» PROBLEM TO SOLVE: Reproduce every line of text in the data below verbatim, omitting the pictures from your answer.

» MATERIAL FOR THIS EXERCISE:
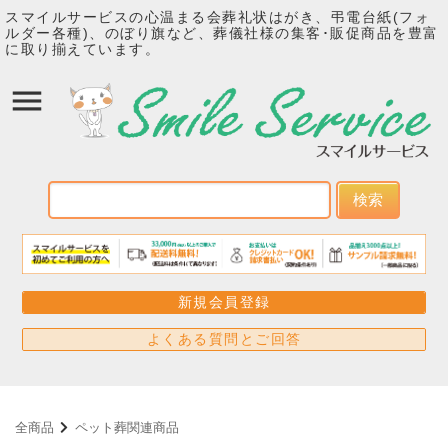
スマイルサービスの心温まる会葬礼状はがき、弔電台紙(フォ
ルダー各種)、のぼり旗など、葬儀社様の集客･販促商品を豊富
に取り揃えています。
検索
新規会員登録
よくある質問とご回答
全商品
ペット葬関連商品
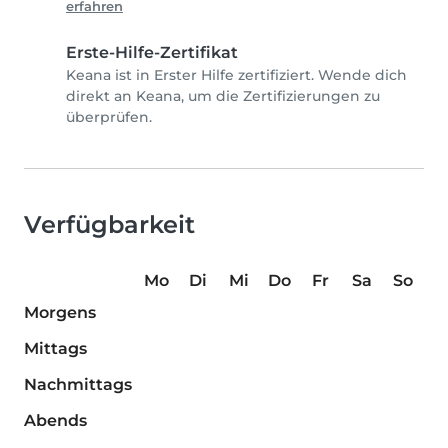
erfahren
Erste-Hilfe-Zertifikat
Keana ist in Erster Hilfe zertifiziert. Wende dich
direkt an Keana, um die Zertifizierungen zu
überprüfen.
Verfügbarkeit
Mo
Di
Mi
Do
Fr
Sa
So
Morgens
Mittags
Nachmittags
Abends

» ANSWER FOR THE TASK:
スマイルサービスの心温まる会葬礼状はがき、弔電台紙(フォ
ルダー各種)、のぼり旗など、葬儀社様の集客･販促商品を豊富
に取り揃えています。
検索
新規会員登録
よくある質問とご回答
全商品
ペット葬関連商品
erfahren
Erste-Hilfe-Zertifikat
Keana ist in Erster Hilfe zertifiziert. Wende dich
direkt an Keana, um die Zertifizierungen zu
überprüfen.
Verfügbarkeit
Mo
Di
Mi
Do
Fr
Sa
So
Morgens
Mittags
Nachmittags
Abends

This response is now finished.